Allerdings können in Nordrhein-Westfalen Steuernummern gleich gestaltet sein – daher hätte allein daraus nicht die Betrugsabsicht abgeleitet werden können. Weil für den BFH aus der Ermessensentscheidung des Finanzamts nicht zu entnehmen ist, ob die fehlerhaften Erwägungen i.V.m. den anderen Feststellungen der Randumstände des Geschäfts für die Entscheidung des Finanzamts maßgebend gewesen sind oder die anderen Randumstände alleine bereits eine Betrugsabsicht nahelegten, hob der BFH die Entscheidung auf und verwies sie zur erneuten Verhandlung ans Finanzgericht zurück. Denn der BFH kann nicht an Stelle des Finanzgerichts entscheiden, weil das Gericht bei erkannten Ermessensfehlern der Behörde grundsätzlich nicht sein Ermessen an die Stelle des Ermessens der Verwaltungsbehörde setzen darf.
Praxishinweis
Der BFH hat mit dieser Entscheidung die Grundsätze für einen Vorsteuerabzug aus Billigkeitsgründen noch einmal konkretisiert. Ist der Unternehmer in seinem Vertrauen auf die Rechtmäßigkeit des Vorsteuerabzugs geschützt, ist der Vorsteuerabzug aus Billigkeitsgründen zu gewähren. Der böse Glaube ist dagegen – trotz der formell und materiell vorliegenden Voraussetzungen des Vorsteuerabzugs – zu sanktionieren und führt zum Verlust des Vorsteuerabzugs. Diese Entscheidung führt damit zu Klarheit und Rechtssicherheit.

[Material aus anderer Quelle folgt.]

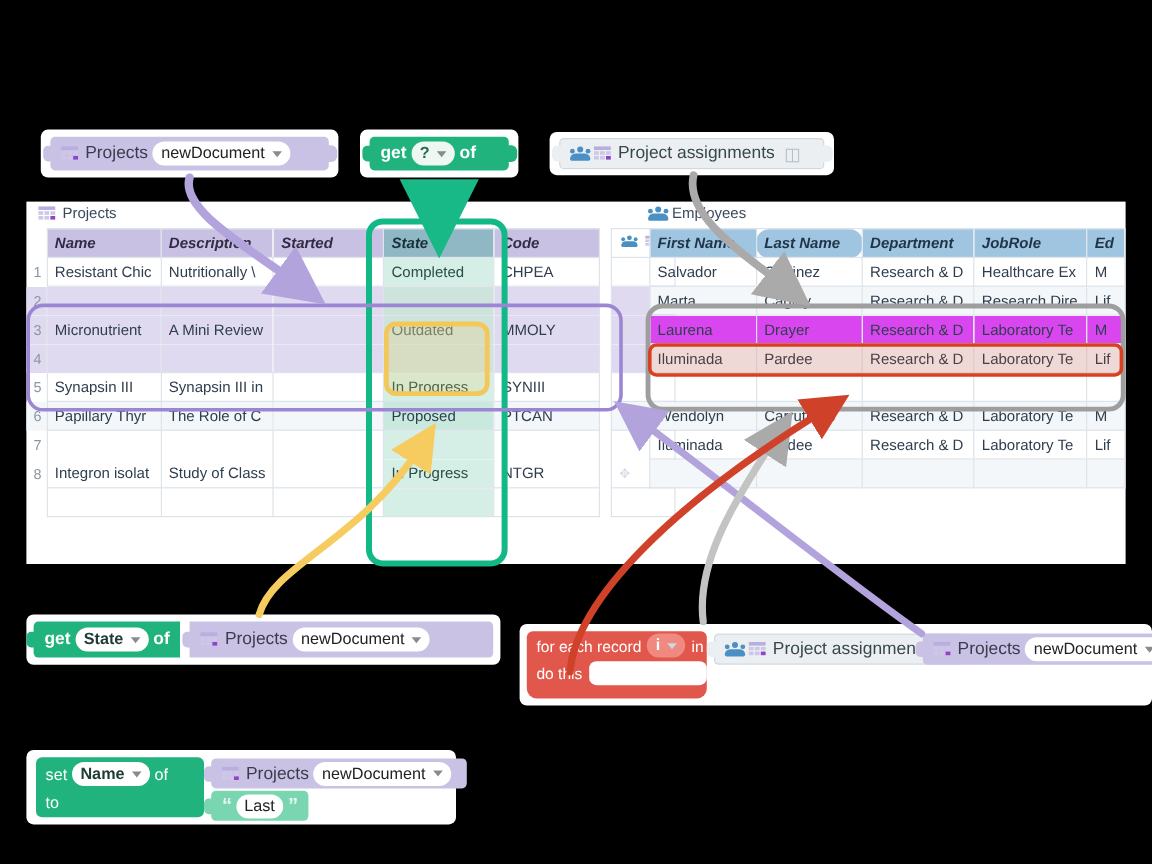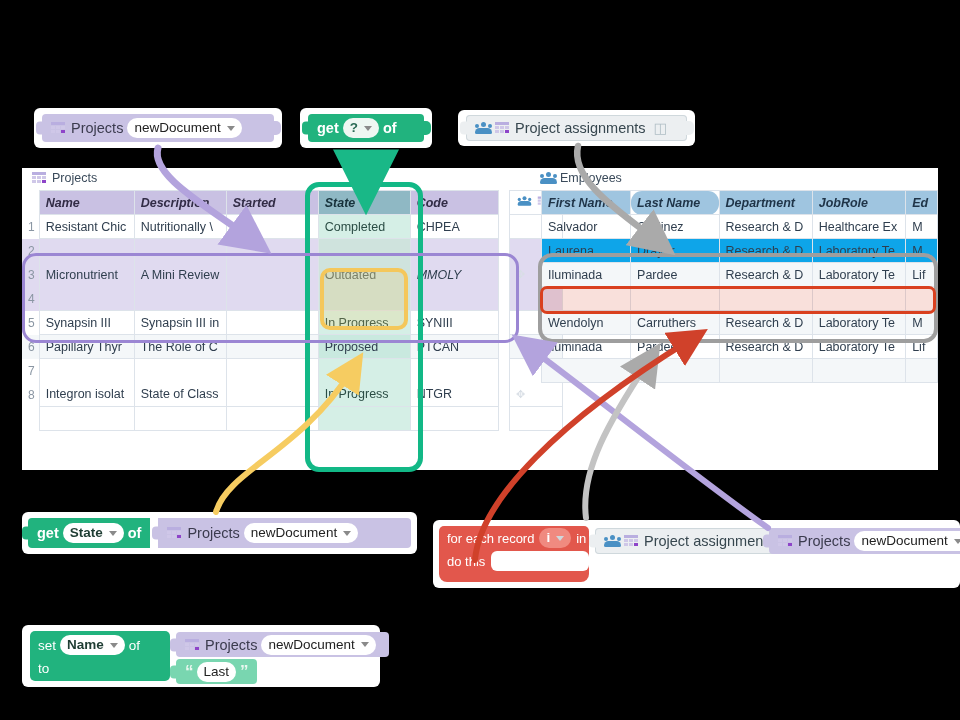--- a/index.html
+++ b/index.html
@@ -217,21 +217,21 @@
         <td style="border-bottom:none;"></td>
         <td style="border-bottom:none;background:#cfe3dd;"></td>
         <td style="border-bottom:none;"></td>
       </tr>
       <tr class="selrow">
         <td class="rownum">3</td>
         <td style="border-top:none;border-bottom:none;margin-top:43px;">Micronutrient</td>
         <td style="border-top:none;border-bottom:none;margin-left:21px;">A Mini Review</td>
         <td style="border-top:none;border-bottom:none;"></td>
         <td style="border-top:none;border-bottom:none;background:#cfe3dd;color:#5d6f6a;">Outdated</td>
-        <td style="border-top:none;border-bottom:none;font-style:italic;">MMOLY</td>
+        <td style="border-top:none;border-bottom:none;">MMOLY</td>
       </tr>
       <tr class="selrow">
         <td class="rownum">4</td>
         <td style="border-top:none;"></td>
         <td style="border-top:none;"></td>
         <td style="border-top:none;"></td>
         <td style="border-top:none;background:#cfe3dd;"></td>
         <td style="border-top:none;"></td>
       </tr>
       <tr>
@@ -254,21 +254,21 @@
         <td class="rownum">7</td>
         <td style="border-bottom:none;"></td>
         <td style="border-bottom:none;"></td>
         <td style="border-bottom:none;"></td>
         <td class="state-col" style="border-bottom:none;"></td>
         <td style="border-bottom:none;"></td>
       </tr>
       <tr>
         <td class="rownum">8</td>
         <td style="border-top:none;">Integron isolat</td>
-        <td style="border-top:none;">State of Class</td>
+        <td style="border-top:none;">Study of Class</td>
         <td style="border-top:none;"></td>
         <td class="state-col" style="border-top:none;">In Progress</td>
         <td style="border-top:none;">NTGR</td>
       </tr>
       <tr>
         <td class="rownum"></td>
         <td></td>
         <td></td>
         <td></td>
         <td class="state-col"></td>
@@ -323,21 +323,28 @@
         <th class="hdr-blue" style="width:95px;">JobRole</th>
         <th class="hdr-blue" style="width:34px;">Ed</th>
       </tr>
       <tr>
         <td>Salvador</td>
         <td>Godinez</td>
         <td>Research &amp; D</td>
         <td>Healthcare Ex</td>
         <td>M</td>
       </tr>
-      <tr style="background:#0ea5e9;">
+      <tr class="zebra">
+        <td>Marta</td>
+        <td>Cagley</td>
+        <td>Research &amp; D</td>
+        <td>Research Dire</td>
+        <td>Lif</td>
+      </tr>
+      <tr style="background:#d946ef;">
         <td>Laurena</td>
         <td>Drayer</td>
         <td>Research &amp; D</td>
         <td>Laboratory Te</td>
         <td>M</td>
       </tr>
       <tr class="zebra">
         <td>Iluminada</td>
         <td>Pardee</td>
         <td>Research &amp; D</td>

Um seinen eigenen Vorsteuerabzug zu sichern, sollten Unternehmer also künftig genau prüfen, ob Anzeichen für einen möglichen Vorsteuerbetrug vorliegen – insbesondere bei Einschaltung von ausländischen Unternehmern in einen Leistungsaustausch. Im Zweifel sollte die Mitwirkung an diesem Geschäft versagt werden.